Privacy

On March 27, 2002, the Department of Health and Human Services (HHS) proposed modifications to some of the standards in the Rule entitled Standards for Privacy of Individually Identifiable Health Information.  Public comment was solicited for only 30 days. During this comment period, the Department received over 11,400 comments.

The Department modified certain standards and published the final Privacy Rule August 14, 2002.  The final rule was effective on October 15, 2002.

As stated in the final Rule summary, "The purpose of these modifications is to maintain strong protections for the privacy of individually identifiable health information while clarifying certain of the Privacy Rule's provisions, addressing the unintended negative effects of the Privacy Rule on health care quality or access to health care, and relieving unintended administrative burdens created by the Privacy Rule."
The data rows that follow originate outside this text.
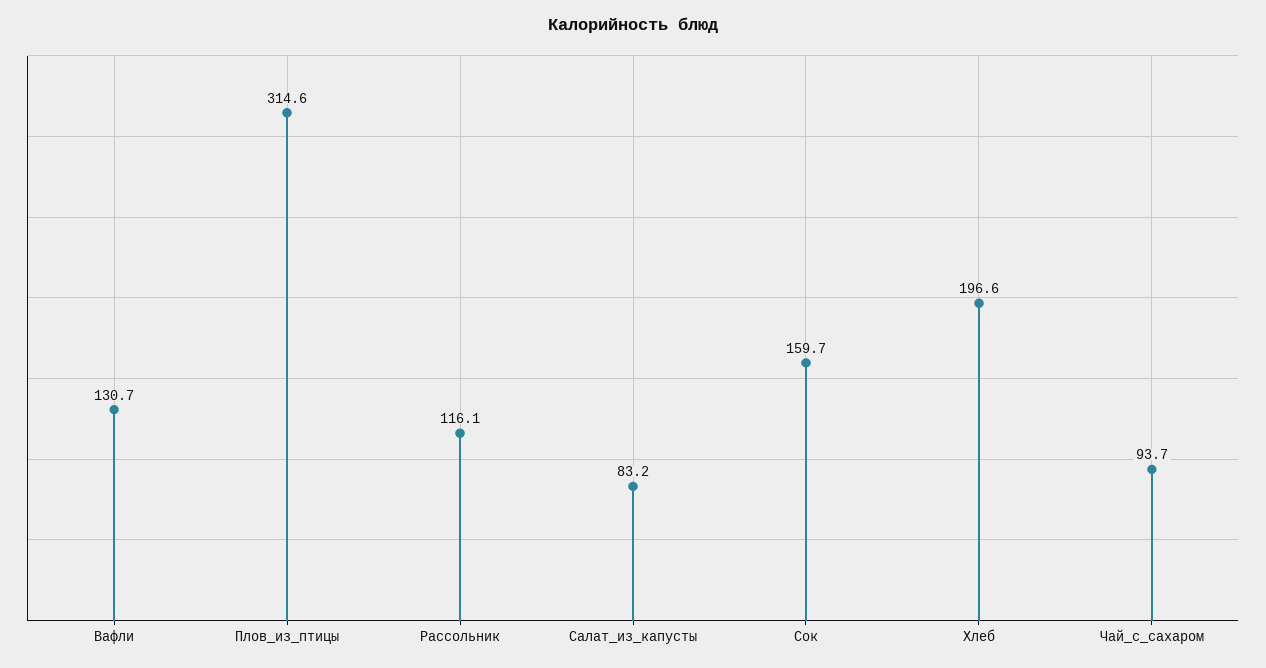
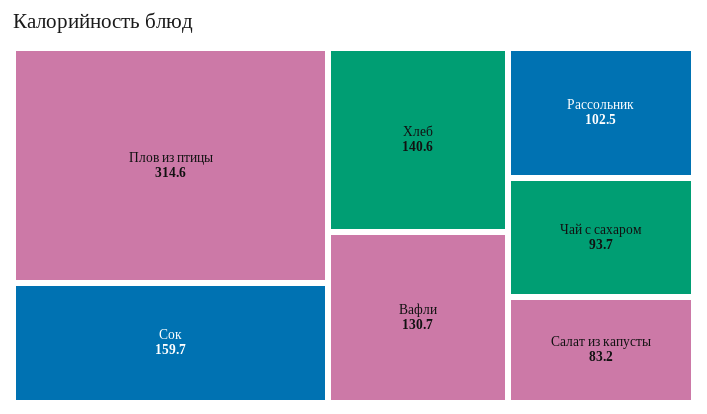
  {
    "Вафли": 130.7,
    "Плов_из_птицы": 314.6,
-   "Рассольник": 116.1,
+   "Рассольник": 102.5,
    "Салат_из_капусты": 83.2,
    "Сок": 159.7,
-   "Хлеб": 196.6,
+   "Хлеб": 140.6,
    "Чай_с_сахаром": 93.7
  }

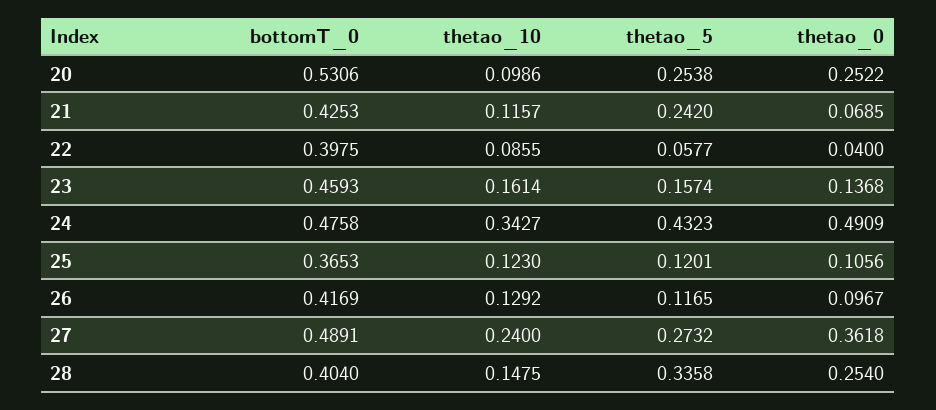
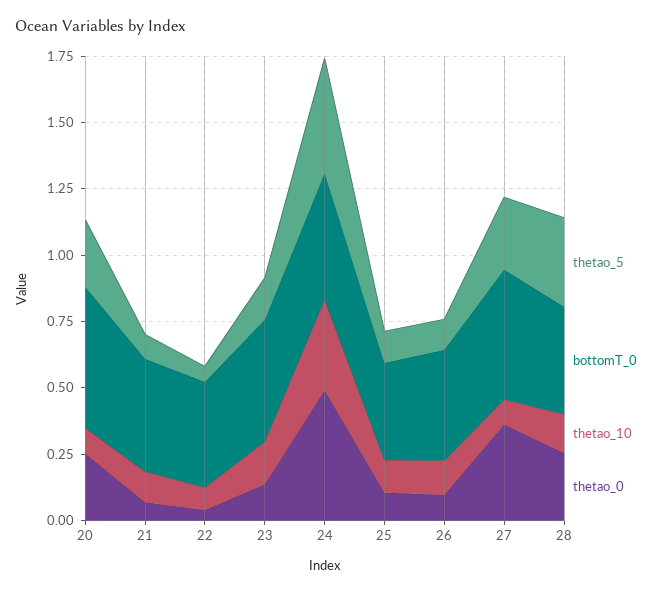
  {
    "bottomT_0": {
      "20": 0.5306,
      "21": 0.4253,
      "22": 0.3975,
      "23": 0.4593,
      "24": 0.4758,
      "25": 0.3653,
      "26": 0.4169,
      "27": 0.4891,
      "28": 0.404
    },
    "thetao_10": {
      "20": 0.0986,
      "21": 0.1157,
      "22": 0.0855,
      "23": 0.1614,
      "24": 0.3427,
      "25": 0.123,
      "26": 0.1292,
-     "27": 0.24,
+     "27": 0.1,
      "28": 0.1475
    },
    "thetao_5": {
      "20": 0.2538,
-     "21": 0.242,
+     "21": 0.1,
      "22": 0.0577,
      "23": 0.1574,
      "24": 0.4323,
      "25": 0.1201,
      "26": 0.1165,
      "27": 0.2732,
      "28": 0.3358
    },
    "thetao_0": {
      "20": 0.2522,
      "21": 0.0685,
      "22": 0.04,
      "23": 0.1368,
      "24": 0.4909,
      "25": 0.1056,
      "26": 0.0967,
      "27": 0.3618,
      "28": 0.254
    }
  }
The HHS Office for Civil Rights (OCR) released an updated guidance document for the Privacy regulations on December 4, 2002.  The document can be found at http://www.hhs.gov/ocr/hipaa/whatsnew.html under the What's New section.

IHCP Notice of Privacy Practices

Pursuant to the HIPAA Privacy Rule that went into effect April 14, 2003, the Indiana Health Coverage Programs (IHCP) started mailing the IHCP Notice of Privacy Practices to all active IHCP members March 19, 2003.  All active members received a copy of the notice prior to the required compliance date and on an ongoing basis, new IHCP members receive a copy of the notice shortly after program enrollment.

A copy of the IHCP Notice of Privacy Practices is available for reference and can be found in bulletin BT200909.

Business Associate

The Office of Medicaid Policy and Planning (OMPP) received inquiries about the need for a business associate agreement between providers and the Indiana Health Coverage Programs (IHCP).  According to the HHS OCR guidance published, December 4, 2002, for the Privacy Rule, providers are not generally considered business associates of health plans.  If the only relationship between the provider and the health plan is submission and payment of claims, the provider is not considered a business associate of the health plan.

An accounting firm, which provides accounting services to a health care provider and must access protected health information, is considered a provider's business associate.  Also, accreditation agencies, such as the Joint Commission on Accreditation of Healthcare Organizations (JCAHO), are considered business associates of accredited entities.  For additional information about the requirements for a business associate relationship, please refer to 45 CFR 160.103.